Work required — Every line of the material must be given again verbatim. Skip the images.

Data shown —

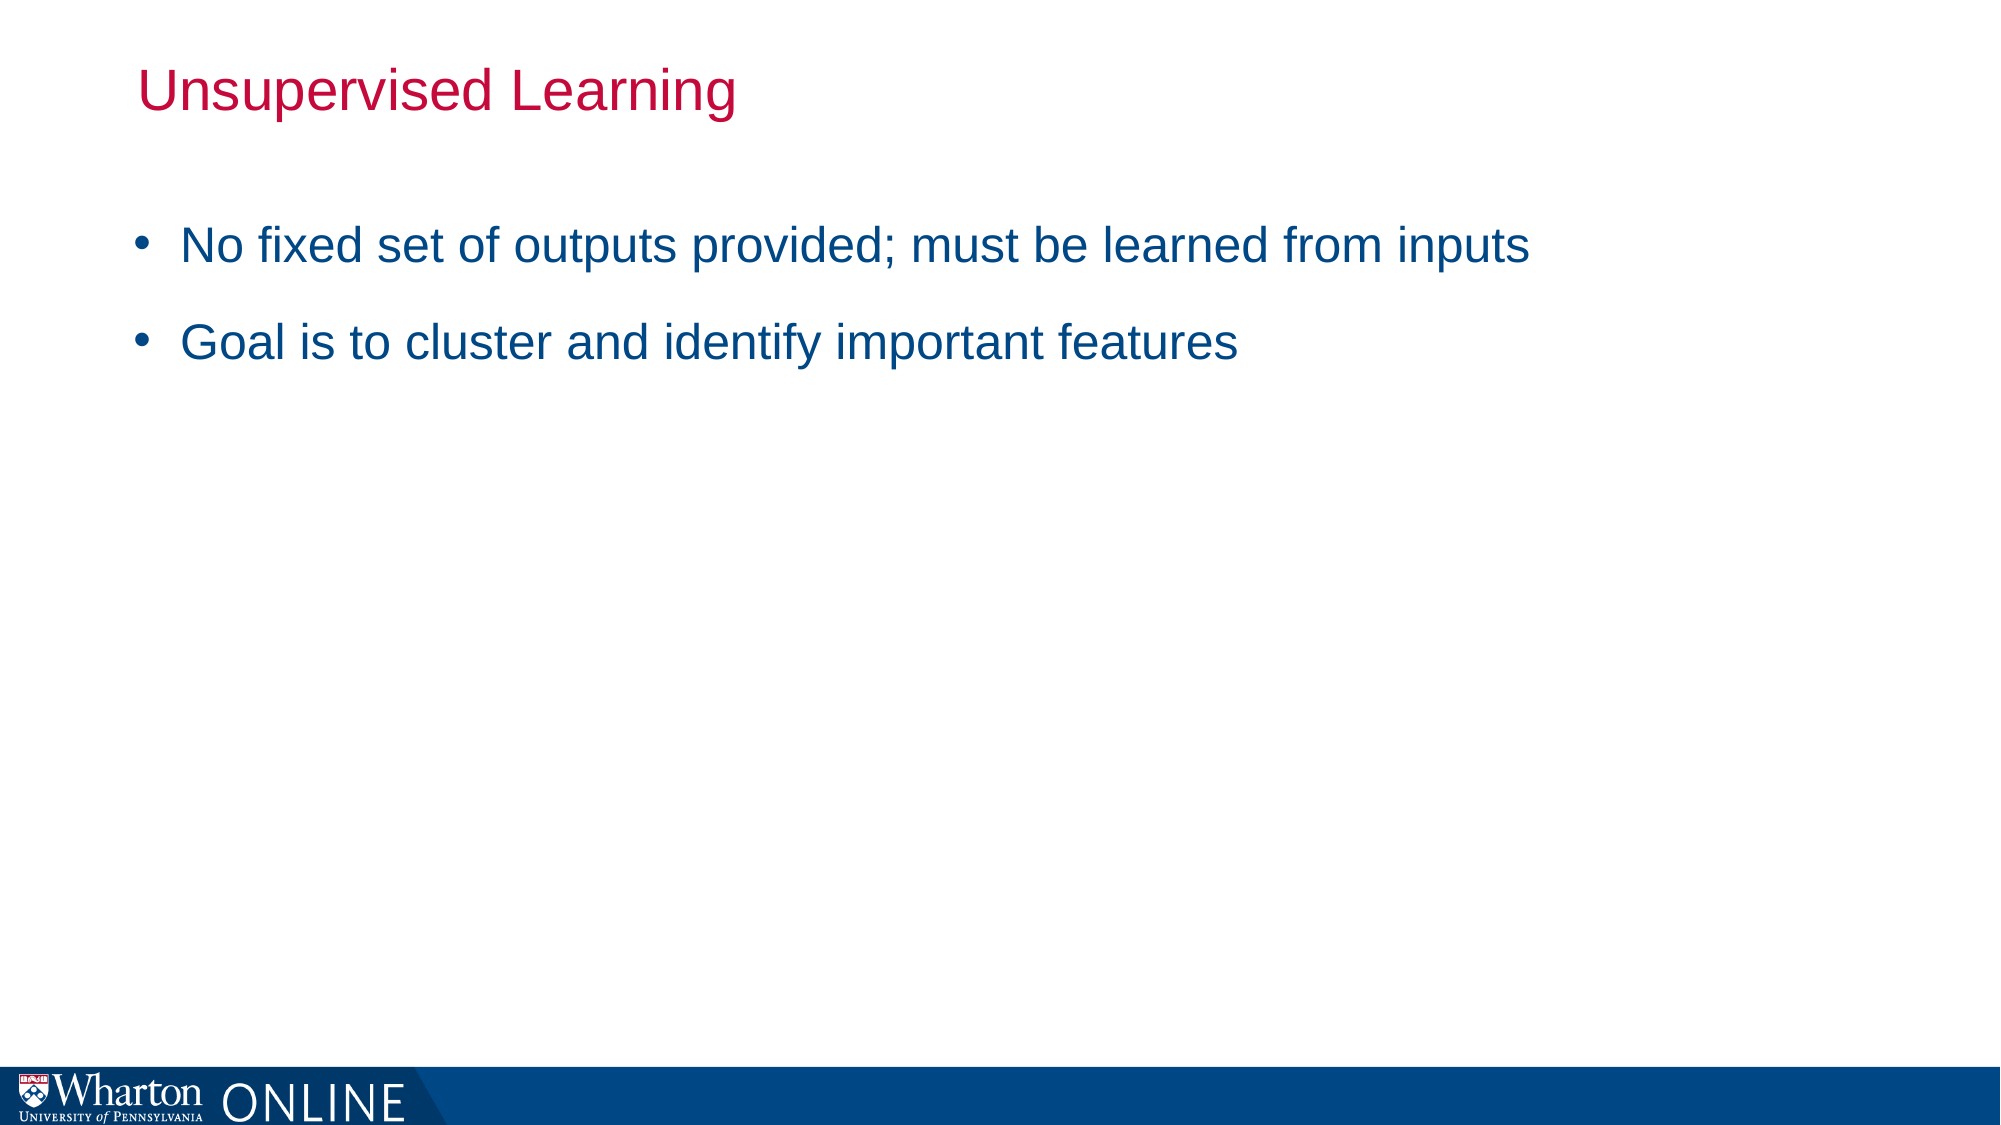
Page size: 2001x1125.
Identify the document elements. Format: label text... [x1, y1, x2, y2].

picture [19, 1072, 404, 1124]
text_box No fixed set of outputs provided; must be learned from inputs Goal is to cluster and identify important features [133, 206, 1859, 1006]
title Unsupervised Learning [137, 59, 1863, 139]
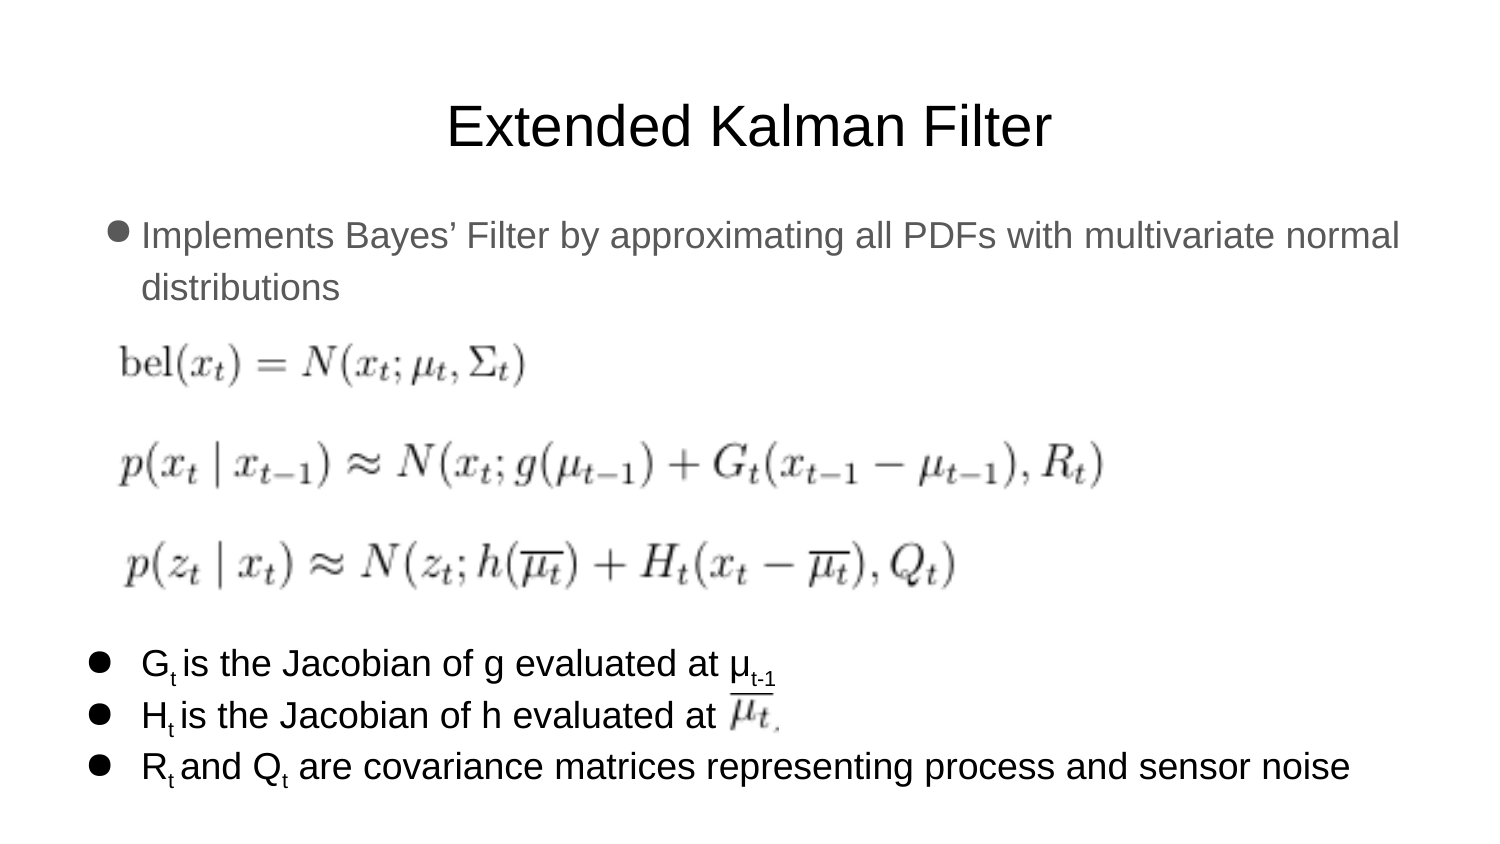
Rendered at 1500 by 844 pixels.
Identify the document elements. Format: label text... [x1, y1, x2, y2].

picture [98, 416, 1142, 522]
text_box Gt is the Jacobian of g evaluated at μt-1 Ht is the Jacobian of h evaluated at Rt and Qt are covariance matrices representing process and sensor noise [51, 624, 1449, 789]
picture [98, 529, 990, 617]
picture [721, 693, 779, 741]
picture [98, 314, 544, 409]
list Implements Bayes’ Filter by approximating all PDFs with multivariate normal distributions [51, 189, 1449, 315]
title Extended Kalman Filter [51, 72, 1449, 167]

Answer space —
Page size: 2001x1125.
Identify the document elements. Format: label text... [x1, y1, x2, y2].

picture [19, 1072, 404, 1124]
text_box No fixed set of outputs provided; must be learned from inputs Goal is to cluster and identify important features [133, 206, 1859, 1006]
title Unsupervised Learning [137, 59, 1863, 139]
Rendered at 1500 by 844 pixels.
Identify the document elements. Format: label text... [x1, y1, x2, y2].

picture [98, 416, 1142, 522]
text_box Gt is the Jacobian of g evaluated at μt-1 Ht is the Jacobian of h evaluated at Rt and Qt are covariance matrices representing process and sensor noise [51, 624, 1449, 789]
picture [98, 529, 990, 617]
picture [721, 693, 779, 741]
picture [98, 314, 544, 409]
list Implements Bayes’ Filter by approximating all PDFs with multivariate normal distributions [51, 189, 1449, 315]
title Extended Kalman Filter [51, 72, 1449, 167]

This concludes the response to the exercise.